*Extrait proposé:*
'''
Alexandre, brillant architecte ayant perdu la flamme, part avec sa femme psychanalyste, Aliénor, en Italie afin de prendre du recul sur son travail, mais également sur son couple.
A Stresa, sur les rives du lac Majeur, ils font la rencontre d’un autre couple, un jeune étudiant architecte, Goffredo, et sa sœur sujette à de fréquents malaises, Lavinia.
Aliénor choisit alors de rester aux côtés de Lavinia alors que Goffredo accompagne Alexandre dans un périple vers Rome, ce dernier désirant reprendre un projet qu'il avait longtemps mis de côté, la rédaction d’un ouvrage consacré à l’architecte baroque Borromini.


Au premier abord, il y a quelque chose de très schématique dans l’intrigue d’Eugène Green, de très géométrique, de très carré. 2+2 personnages, un problème et sa résolution, un jeu d’opposition permanent,…
On pourrait en dire autant de la mise en scène, de la façon de découper les plans, de les cadrer, etc. La forme et le fond sont ainsi étroitement liés et toutes les pistes narratives se recoupent, se rejoignent, s'imbriquent, avec science. Pourtant, si les équations semblent se résoudre, les boucles se refermer, la Sapienza est fait de mille choses, et surtout d'un éclat subtil, qui brisent son apparente rigidité et son dispositif mathématique.
Le film tourne autour d’un motif essentiel, qui n’est pas spécialement celui de la sapience (le savoir menant à la sagesse) que recherchent les personnages, mais qui est davantage à trouver dans l’explication que fait Goffredo de l’architecture. Pour lui, le travail de l’architecte c’est créer de l’espace, mais surtout, c’est remplir le vide avec un réceptacle, un bâtiment, pouvant laisser pénétrer la lumière.
'''
*Documents fournis:*
'''
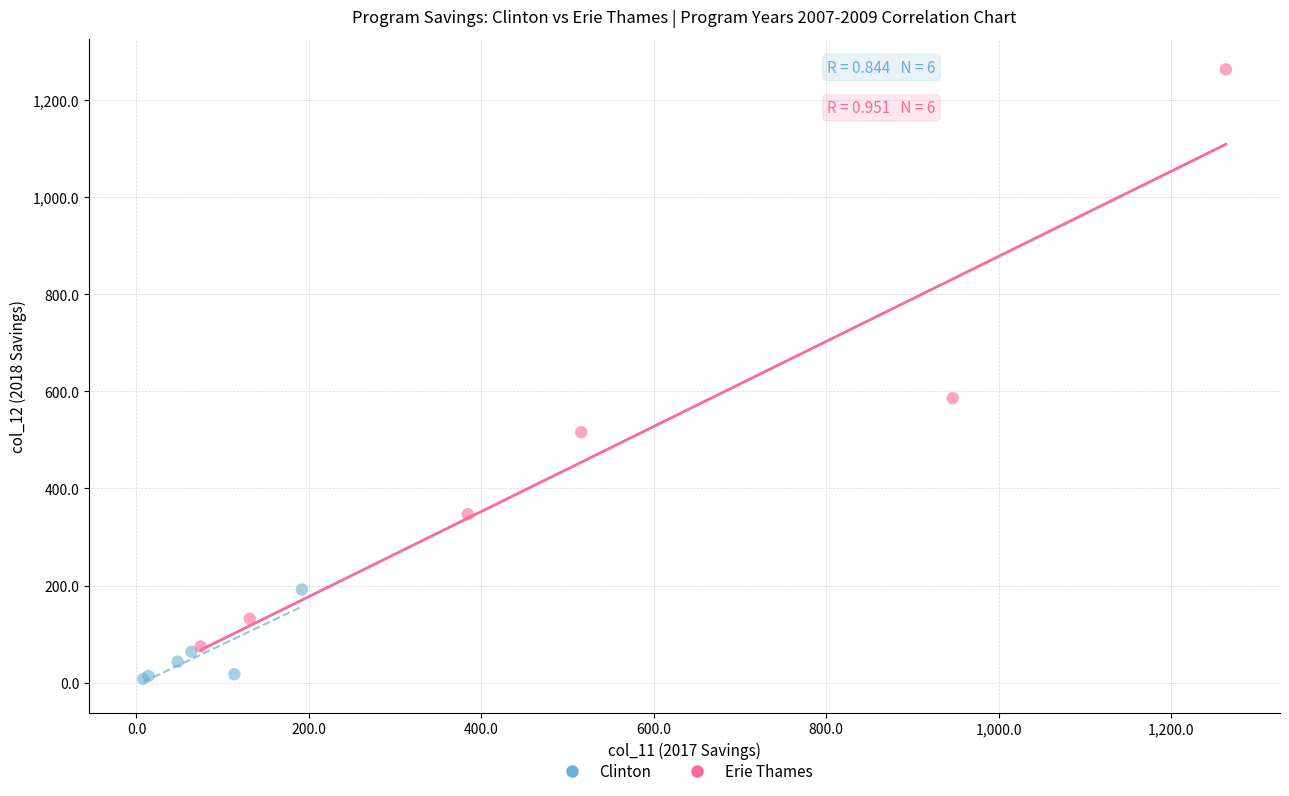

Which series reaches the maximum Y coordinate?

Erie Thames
'''
'''
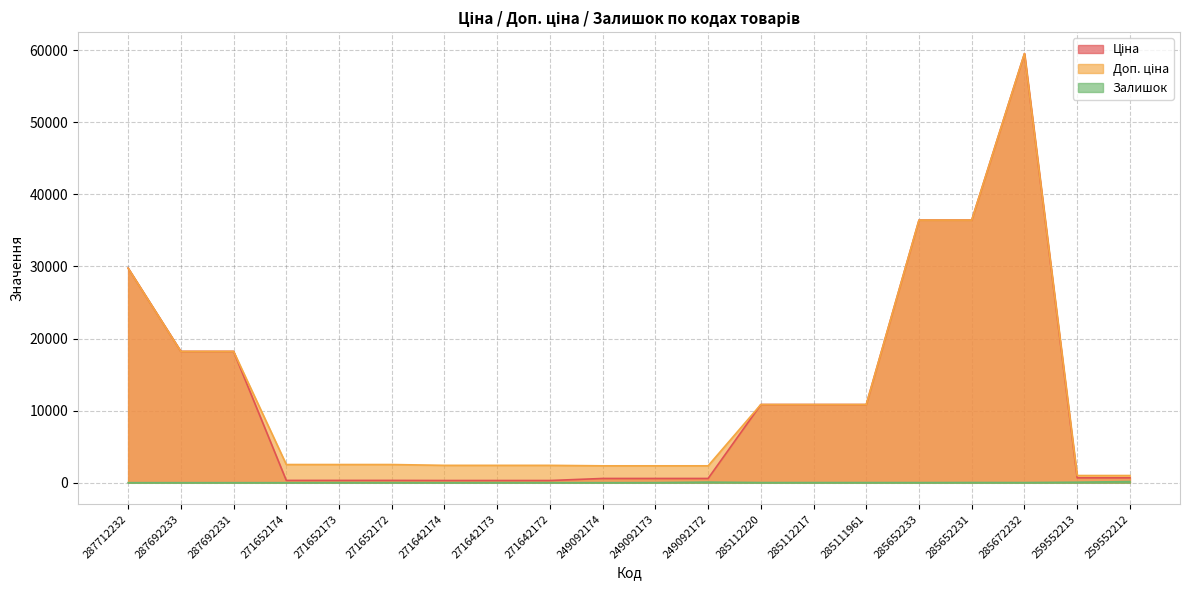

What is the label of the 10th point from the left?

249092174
'''
*Activité:*
Veuillez poursuivre la critique du film la Sapienza en reprenant juste après sa dernière phrase.

*Réponse:*
Tout ce que raconte le film, et ce qu’il montre, est l’illustration de cette idée. C’est bien l’apparition de cette lumière qui va permettre de briser les blocs, de rompre les mécanismes presque trop évidents, de complexifier sa dichotomie et ses oppositions trop nettes : avant / après, Italie-beau / Paris-banlieue-laid, artistique / scientifique, mystique / rationnel, spirituel / matérialisme. Cette même lumière qui va éclairer le visage d’Alexandre, chapelle obscure trop longtemps restée fermée à clef.
La rencontre de ces deux couples va engendrer la création un carré, et c’est au sein de ce carré humain et ‘spirituel’, que la lumière, grâce au contact mutuel de ces quatre individus, va (re)apparaître.
Cette notion de lumière peut paraître niaise, illuminée justement, pourtant rien de pompeux dans le cinéma d’Eugène Green, pas grand-chose à voir avec la religiosité non plus. Cette lumière est plus à rechercher du côté d'une spiritualité générale ou tout simplement à d'un sentiment humain.


La grande force du cinéma de Green, c’est sa manière d’instaurer des dialogues. Dialogue qui passe par la parole bien sûr, celle-ci est prépondérante mais dialogue également entre différentes époques, entre passé et présent, entre différentes langues, entre différents lieux.
La première partie du film joue avec une parole maltraitée, comme les mots presque vulgaires prononcés par une jeune femme dans une file d’attente, mais surtout absente, soulignant l’incommunicabilité au sein du couple Alexandre et Aliénor.
Puis, au contact du frère et de la sœur, cette parole va reprendre peu à peu sa place, et sa grâce, au sein du film et au sein du couple (même de façon indirecte).
Des rapports de filiation, transmission, vont se mettre en place et se retourner.
Alexandre au contact de Goffredo, Aliénor au contact de Lavinia, et inversement, se retrouvent petit à petit et retrouvent également leur partenaire. En questionnant leur présent tout en faisant ressurgir les démons du passé pour mieux regarder leur avenir.
Ce dialogue avec le passé permet d’en convoquer les fantômes. Des fantômes qui hantent le présent des personnages. Autant des souvenirs proches, que des fantômes beaucoup plus anciens.
Cette mémoire se transformant en projections dans le présent, se réincarnation dans un personnage ou un lieu : le décès d’un enfant ou celui d’un collègue de travail, ou bien l’opposition entre Borromini, architecte baroque artiste et mystique et le rationnel Bernin.


Difficile, et inutile, de s’attarder sur toutes les richesses du film, à l’image des précédents métrages du cinéaste, la Sapienza est avant tout un film sensoriel, rempli de grâce, envoûtant et somptueux.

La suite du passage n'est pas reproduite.